En 2006, los Gunners plantearon un esquema con cinco centrocampistas. El brasileño Gilberto Silva, campeón del mundo en 2002 y apodado "el muro invisible", ocupaba la posición de pivote defensivo. A su lado aparecía un jovencísimo Cesc Fàbregas, con apenas 19 años, quien sería nombrado en el once ideal de la UEFA de aquel año y que a lo largo de su carrera acumularía 111 asistencias y 50 goles en 350 partidos de Premier League entre Arsenal y Chelsea.

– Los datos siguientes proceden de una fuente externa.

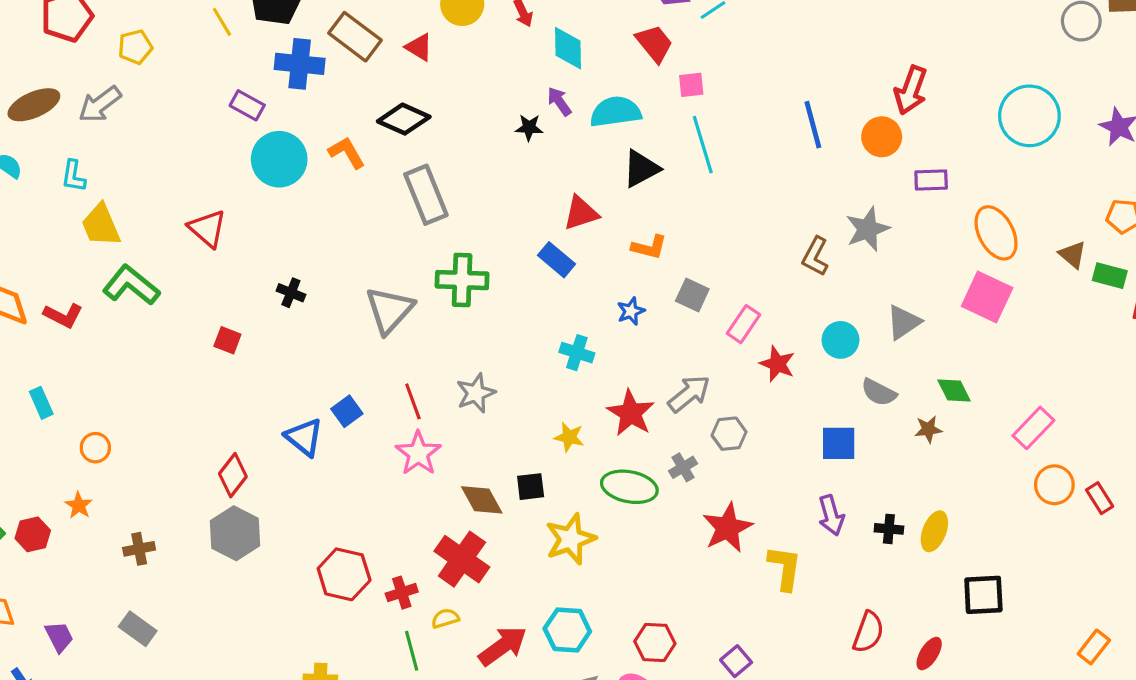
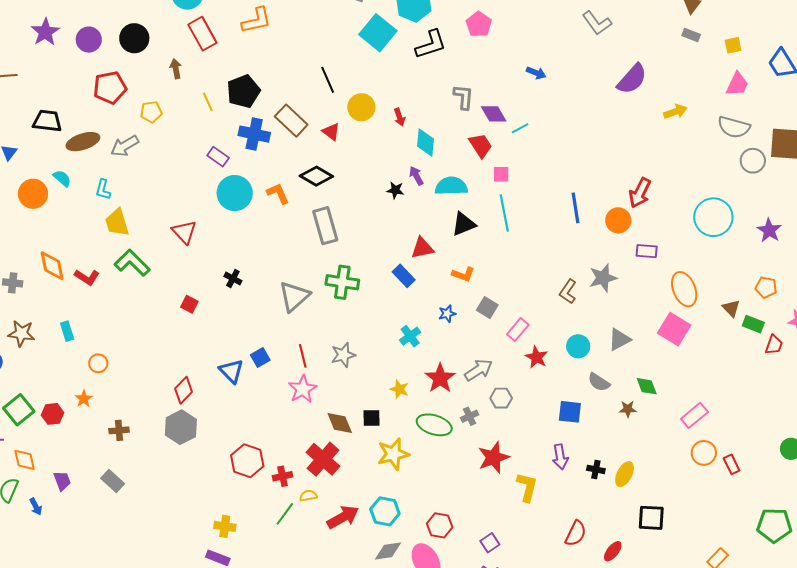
cyan cross: (577, 353) -> (410, 336), turned 30
green line: (412, 651) -> (285, 514), turned 45

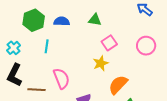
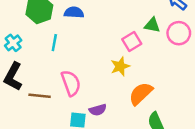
green triangle: (95, 20) -> (152, 25), moved
pink circle: (146, 46) -> (179, 33), moved

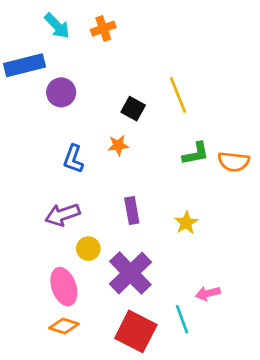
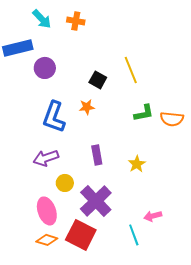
orange cross: (103, 29) -> (76, 21), turned 30
blue L-shape: (73, 159) -> (54, 117), size x1.5
red square: (136, 331) -> (81, 235), moved

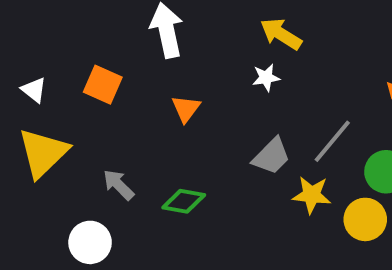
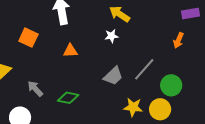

Por las bandas actuaban el bielorruso Alexander Hleb y el francés Robert Pirès. Hleb dejó siete goles y diez asistencias en 89 encuentros ligueros con los Gunners, mientras que Pirès llegó al Emirates con dos títulos de la Premier League y tres FA Cups en su haber, además de haber ganado el Mundial de 1998 y la Eurocopa de 2000 con Francia. Por su parte, el sueco Freddie Ljungberg ejercía de enlace por detrás del delantero Thierry Henry y fue elegido el undécimo mejor jugador de la historia del club en 2017.
En la plantilla de 2026, el motor del equipo de Arteta es Declan Rice. El centrocampista inglés ha sido el gran artífice de la lucha por el título, destacando especialmente en el juego de estrategia: registró los mejores expected assists desde saques a balón parado de toda la liga (3,3), solo superado en pases al área por Bruno Fernandes y Pedro Porro. Rice finalizó segundo en el ranking de los Football Writers' Awards, por detrás del portugués del Manchester United.
A su lado compiten por un puesto el joven Lewis-Skelly, el mediocentro español Martín Zubimendi y el noruego Martín Ødegaard. Este último ha atravesado temporadas irregulares marcadas por las lesiones, pero cuando está en forma posee una capacidad única para desbordar rivales y encontrar el pase perfecto en el momento justo.